If we keep working on the old repo, we'll just create a tag...

So what do you think? Is creating a new repo worth the trouble?

ngeiswei commented 6 years ago

Oh, another reason is performances. It's gonna take an awful lot of time and work before as-moses outperforms the old moses. Not a big deal, users can check out the code corresponding to the tag, it's just an additional inconvenience.

The alternative is to strive to maintain the performances of the old MOSES, like having flags to use the old Combo with the old interpreter, etc. While still offering new Atomese functionality. It's possible, but is it worth it?

It's a tricky decision, help!!!

ngeiswei commented 6 years ago

I'm thinking... The plan I've laid out so far #3 actually maintains full compatibility, so why bother at that point?

I mean, the day we decide to hard break, then we can fork it to another repo, meanwhile, why worry?

Anyway, let me still know what you think, guys.

pennachin commented 6 years ago

I think a fork is the cleanest solution, as both you and Linas had suggested. I think doing this work in the main, so-far-standalone MOSES repo adds complexity for no tangible benefit.

linas commented 6 years ago

OK. Maybe I don't really care. I was just trying to figure out how to optimize:

-- keep ongoing code maintenance simple -- minimize messiness -- make it easy to back-track on failed attempts.

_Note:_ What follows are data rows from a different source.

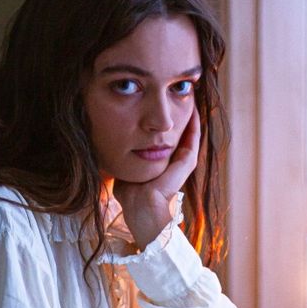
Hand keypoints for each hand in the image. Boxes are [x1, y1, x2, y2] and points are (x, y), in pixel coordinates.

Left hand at [114, 108, 200, 250]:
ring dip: (189, 116)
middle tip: (178, 97)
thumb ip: (125, 162)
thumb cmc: (131, 197)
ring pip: (189, 134)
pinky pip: (192, 139)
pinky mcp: (186, 163)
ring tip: (188, 97)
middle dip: (177, 116)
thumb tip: (113, 151)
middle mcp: (175, 163)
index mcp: (163, 165)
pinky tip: (192, 109)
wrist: (141, 210)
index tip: (159, 109)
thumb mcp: (127, 173)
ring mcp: (182, 163)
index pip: (166, 140)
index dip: (164, 124)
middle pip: (178, 134)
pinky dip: (193, 124)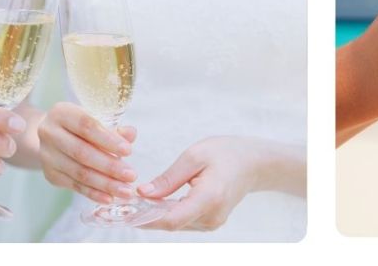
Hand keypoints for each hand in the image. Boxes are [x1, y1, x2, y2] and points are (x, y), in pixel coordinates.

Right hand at [36, 102, 137, 203]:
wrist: (56, 138)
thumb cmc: (83, 127)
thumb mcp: (98, 120)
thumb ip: (115, 128)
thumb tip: (130, 135)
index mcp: (62, 113)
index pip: (86, 126)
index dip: (108, 139)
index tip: (128, 151)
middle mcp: (49, 133)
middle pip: (82, 152)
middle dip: (109, 166)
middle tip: (131, 175)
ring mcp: (47, 155)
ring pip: (79, 172)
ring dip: (105, 184)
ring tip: (126, 190)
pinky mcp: (50, 174)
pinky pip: (75, 186)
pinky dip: (93, 193)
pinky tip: (109, 198)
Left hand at [137, 136, 300, 230]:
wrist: (255, 164)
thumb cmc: (227, 154)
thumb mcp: (195, 156)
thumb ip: (168, 178)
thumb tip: (143, 193)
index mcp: (210, 197)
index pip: (172, 219)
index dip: (145, 218)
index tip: (125, 210)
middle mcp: (211, 216)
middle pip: (169, 223)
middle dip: (144, 215)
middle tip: (121, 204)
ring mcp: (211, 222)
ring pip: (173, 224)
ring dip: (154, 215)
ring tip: (135, 201)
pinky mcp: (209, 223)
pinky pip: (181, 221)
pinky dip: (166, 214)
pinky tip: (154, 203)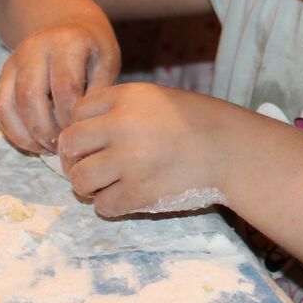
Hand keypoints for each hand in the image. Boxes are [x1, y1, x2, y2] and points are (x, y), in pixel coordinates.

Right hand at [0, 23, 119, 155]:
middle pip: (30, 96)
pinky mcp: (3, 74)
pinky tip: (33, 143)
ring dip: (28, 134)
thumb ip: (98, 92)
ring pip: (9, 104)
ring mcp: (14, 61)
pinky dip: (14, 131)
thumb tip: (85, 127)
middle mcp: (35, 48)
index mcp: (67, 43)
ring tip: (49, 148)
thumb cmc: (92, 51)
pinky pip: (0, 108)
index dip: (71, 117)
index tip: (82, 134)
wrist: (67, 27)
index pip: (64, 86)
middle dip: (46, 129)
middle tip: (63, 147)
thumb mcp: (106, 63)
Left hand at [58, 83, 233, 217]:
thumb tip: (81, 133)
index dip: (82, 129)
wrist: (232, 150)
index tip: (93, 141)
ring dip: (89, 185)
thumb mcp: (156, 99)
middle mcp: (123, 125)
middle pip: (70, 144)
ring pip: (80, 179)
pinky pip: (104, 205)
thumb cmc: (196, 123)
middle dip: (75, 157)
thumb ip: (120, 108)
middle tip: (90, 165)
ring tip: (106, 184)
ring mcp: (130, 160)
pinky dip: (109, 205)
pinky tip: (124, 197)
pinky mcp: (140, 192)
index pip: (77, 112)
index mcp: (128, 97)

The last point is maybe the most important: as I look at #3, I see a lot of things that can go badly wrong, and, after half-a-year, one might want to throw away half the code, while keeping "the good half". This would be easiest if the bad code was isolated to some directory, instead of invasively invading everything.

linas commented 6 years ago

Also, I think that #3 deserves some review, before we just blast off coding it. I see several issues there, already.

ngeiswei commented 6 years ago

Totally agree about reviewing #3 I'm not sure what could go about wrong though, as I said, it retains full compatibility. Is it gonna bloat the code, yeah you bet! But that's probably unavoidable.

ngeiswei commented 6 years ago

@pennachin said

I think a fork is the cleanest solution, as both you and Linas had suggested. I think doing this work in the main, so-far-standalone MOSES repo adds complexity for no tangible benefit.

I used to think that, but now I'm less confident. The more I think about it, the more I see a benefit with attempting to maintain old MOSES alongside AS-MOSES, basically for leveraging performances and featurefulness of old MOSES.

I can come up with scenarios where we'd want to mix parts of the two together, thus in the process co-growing them (with an emphasize on AS-MOSES of course, but still).

Perhaps another option to consider would be to develop AS-MOSES on a feature branch of the MOSES repo.

Anyway, I suppose it's not terribly important since both ways allow us to keep the old MOSES alongside AS-MOSES, but it does have a small impact on the perception of how AS-MOSES is gonna evolve in the future, and if we only need one repo, while having two.

ngeiswei commented 6 years ago

@kasimebrahim, I've updated the Section Initiate the as-moses repo in #3 to make a clean fork. You probably don't have the permissions to force-push, if so I'll do it.

Although I'm not entirely sure yet whether we want to start development on a new as-moses repo or on the old mose repo, you may preemptively proceed.

We can let this PR open for now only to conclude the discussion about new as-moses vs old moses repo...

kasimebrahim commented 6 years ago

okay great

pennachin commented 6 years ago

There are a couple of SN services which will rely on MOSES. We could just hardcode a MOSES version for those, but it's less than ideal. So I am interested in the stability of that repo. From that perspective, using a separate repo means we don't have to worry about the interplay between as-moses and regular MOSES. I know your plan doesn't purposefully break anything, but stuff happens...

ngeiswei commented 6 years ago

@pennachin thanks, that's a very valid reason. Discussion closed then, moses will be forked to as-moses.